[PASSAGE TO READ]
Hi all, in mlg.ulb.ac.be we would like to share some results about the Pseudomonas aeruginosa dataset and have your feedback.
Beyond accuracy, we decided to focus on feature selection. In order to create predictive features from SMILES, we used a notion of distance from the SMILES of known molecules.
We implemented this analysis: we took 70 SMILES related to known molecules having an effect on COVID (e.g. Hydroxychloroquine) and 70 random ones. It happened that most of the time (and with a significant hypergeometric pvalue) the most relevant features (selected by mRMR) are the ones related to COVID (as we suspected) with the following ranking:
Moxifloxacin Darunavir Fluphenazine Stavudine Interferon Beta Tradipitant Cobicistat Macrolide dexlansoprazole Tesaglitazar ritonavir Chloroquine phosphate Ceftriaxone Anakinra
Do you think this is a useful analysis direction? If interested, MLG can share the list of SMILES we used. Do you have some molecule you would like to test in this sense?
Hi Gianluca, thank you for the post! These sound like interesting results. I was wondering, could you provide a bit more detail so we can better understand your methods? How exactly are the features being selected and what are they being used to predict? Is the goal to differentiate between the 70 COVID-related SMILES and the 70 random SMILES? Also just to clarify, are the features that you listed some of the 70 molecules known to have effect against COVID, or are they something different? Thanks in advance!
Hi Kyle, we posted code, uptodate results in https://github.com/gbonte/mitchemio. Take a look and contact me directly if you have questions
Hi Gianluca, thank you for posting the code! I'll take a look through and let you know if I have any questions.
[/PASSAGE TO READ]
**INSTRUCTIONS:**
(a) In the Pseudomonas aeruginosa thread, copy the passage starting at "Hi Gianluca, thank you for the" and ending at "have any questions.", replacing "code" with "scripts" each time it appears.
(b) According to the Pseudomonas aeruginosa thread, which method selected the most relevant features?
You won't need the data.
[DATASET CONTENT]
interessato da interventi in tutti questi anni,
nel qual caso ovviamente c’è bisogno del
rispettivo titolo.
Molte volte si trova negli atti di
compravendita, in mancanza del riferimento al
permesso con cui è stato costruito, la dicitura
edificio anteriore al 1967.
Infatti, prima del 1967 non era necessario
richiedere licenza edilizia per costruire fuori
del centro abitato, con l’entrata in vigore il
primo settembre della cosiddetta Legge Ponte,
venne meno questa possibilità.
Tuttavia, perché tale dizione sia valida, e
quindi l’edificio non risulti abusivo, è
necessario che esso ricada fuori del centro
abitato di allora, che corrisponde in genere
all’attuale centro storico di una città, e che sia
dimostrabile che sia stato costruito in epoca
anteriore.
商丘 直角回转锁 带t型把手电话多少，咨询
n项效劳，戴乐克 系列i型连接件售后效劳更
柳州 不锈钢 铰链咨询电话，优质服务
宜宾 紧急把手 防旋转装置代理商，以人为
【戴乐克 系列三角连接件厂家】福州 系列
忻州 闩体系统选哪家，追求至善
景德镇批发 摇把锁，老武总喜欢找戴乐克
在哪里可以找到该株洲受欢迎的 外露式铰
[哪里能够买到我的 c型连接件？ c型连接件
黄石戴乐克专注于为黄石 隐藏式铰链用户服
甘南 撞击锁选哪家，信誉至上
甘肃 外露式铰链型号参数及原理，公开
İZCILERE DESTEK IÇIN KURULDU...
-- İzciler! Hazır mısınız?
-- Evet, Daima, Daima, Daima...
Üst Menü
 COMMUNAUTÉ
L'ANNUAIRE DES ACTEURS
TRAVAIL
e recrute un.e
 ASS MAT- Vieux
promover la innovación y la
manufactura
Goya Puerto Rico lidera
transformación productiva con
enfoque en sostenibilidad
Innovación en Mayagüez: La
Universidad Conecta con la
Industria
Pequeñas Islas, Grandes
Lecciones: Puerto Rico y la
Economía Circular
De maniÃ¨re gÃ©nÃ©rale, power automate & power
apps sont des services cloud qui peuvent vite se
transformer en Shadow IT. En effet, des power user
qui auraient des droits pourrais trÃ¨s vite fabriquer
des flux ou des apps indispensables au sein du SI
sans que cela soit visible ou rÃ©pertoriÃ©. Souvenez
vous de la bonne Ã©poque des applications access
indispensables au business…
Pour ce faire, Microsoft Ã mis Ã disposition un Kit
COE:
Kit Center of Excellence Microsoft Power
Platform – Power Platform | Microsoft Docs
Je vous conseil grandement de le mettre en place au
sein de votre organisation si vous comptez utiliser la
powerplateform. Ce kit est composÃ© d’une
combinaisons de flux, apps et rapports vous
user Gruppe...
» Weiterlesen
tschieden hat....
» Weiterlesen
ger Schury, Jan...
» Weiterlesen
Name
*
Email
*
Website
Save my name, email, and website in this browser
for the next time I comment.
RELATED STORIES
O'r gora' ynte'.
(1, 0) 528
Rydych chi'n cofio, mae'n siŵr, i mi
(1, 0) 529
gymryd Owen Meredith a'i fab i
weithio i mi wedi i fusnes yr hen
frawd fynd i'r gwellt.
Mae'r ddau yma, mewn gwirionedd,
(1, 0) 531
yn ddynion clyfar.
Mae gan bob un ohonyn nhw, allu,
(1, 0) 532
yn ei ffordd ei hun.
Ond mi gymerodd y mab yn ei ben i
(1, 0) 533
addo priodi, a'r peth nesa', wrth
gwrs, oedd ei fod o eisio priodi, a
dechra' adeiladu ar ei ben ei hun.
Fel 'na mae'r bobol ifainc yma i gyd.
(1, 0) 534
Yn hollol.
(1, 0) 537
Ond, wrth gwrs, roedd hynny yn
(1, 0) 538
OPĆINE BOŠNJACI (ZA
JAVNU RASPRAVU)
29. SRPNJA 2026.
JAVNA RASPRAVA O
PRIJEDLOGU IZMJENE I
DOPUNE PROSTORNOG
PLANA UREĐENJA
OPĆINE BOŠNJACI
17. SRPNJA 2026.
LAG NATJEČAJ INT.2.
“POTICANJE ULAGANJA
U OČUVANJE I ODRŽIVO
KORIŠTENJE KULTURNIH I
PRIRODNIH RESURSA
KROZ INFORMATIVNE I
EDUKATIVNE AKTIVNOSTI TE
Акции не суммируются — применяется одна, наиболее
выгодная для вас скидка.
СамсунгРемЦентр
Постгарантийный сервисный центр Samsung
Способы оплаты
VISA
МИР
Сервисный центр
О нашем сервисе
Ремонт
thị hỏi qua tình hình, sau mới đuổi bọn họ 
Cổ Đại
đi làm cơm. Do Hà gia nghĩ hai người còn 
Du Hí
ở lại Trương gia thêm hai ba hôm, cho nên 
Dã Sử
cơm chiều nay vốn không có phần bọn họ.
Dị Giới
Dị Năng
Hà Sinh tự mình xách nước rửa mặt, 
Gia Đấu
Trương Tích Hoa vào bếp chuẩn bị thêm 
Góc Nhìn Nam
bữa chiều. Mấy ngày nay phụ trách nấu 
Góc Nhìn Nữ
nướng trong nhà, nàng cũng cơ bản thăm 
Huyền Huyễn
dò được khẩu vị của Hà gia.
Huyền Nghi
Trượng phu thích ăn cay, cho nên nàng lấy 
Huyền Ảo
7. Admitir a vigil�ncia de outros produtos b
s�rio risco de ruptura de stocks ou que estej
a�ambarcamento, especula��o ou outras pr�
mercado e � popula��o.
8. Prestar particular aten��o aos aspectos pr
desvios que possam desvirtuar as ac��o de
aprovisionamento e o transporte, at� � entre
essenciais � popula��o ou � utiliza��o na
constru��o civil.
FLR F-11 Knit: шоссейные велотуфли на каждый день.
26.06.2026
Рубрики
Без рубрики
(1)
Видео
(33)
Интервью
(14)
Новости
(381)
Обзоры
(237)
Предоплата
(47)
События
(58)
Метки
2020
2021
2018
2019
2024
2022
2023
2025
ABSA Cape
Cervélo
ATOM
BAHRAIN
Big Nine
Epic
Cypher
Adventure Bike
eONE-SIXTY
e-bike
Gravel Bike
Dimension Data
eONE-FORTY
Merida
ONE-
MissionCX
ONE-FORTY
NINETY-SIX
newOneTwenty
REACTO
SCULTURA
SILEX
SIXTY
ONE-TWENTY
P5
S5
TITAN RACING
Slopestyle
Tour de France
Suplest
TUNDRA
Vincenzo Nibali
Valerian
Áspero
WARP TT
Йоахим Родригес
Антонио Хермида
[/DATASET CONTENT]
**TASK ANSWERS:**
(a)
Hi Gianluca, thank you for the post! These sound like interesting results. I was wondering, could you provide a bit more detail so we can better understand your methods? How exactly are the features being selected and what are they being used to predict? Is the goal to differentiate between the 70 COVID-related SMILES and the 70 random SMILES? Also just to clarify, are the features that you listed some of the 70 molecules known to have effect against COVID, or are they something different? Thanks in advance!
Hi Kyle, we posted scripts, uptodate results in https://github.com/gbonte/mitchemio. Take a look and contact me directly if you have questions
Hi Gianluca, thank you for posting the scripts! I'll take a look through and let you know if I have any questions.

(b) mRMR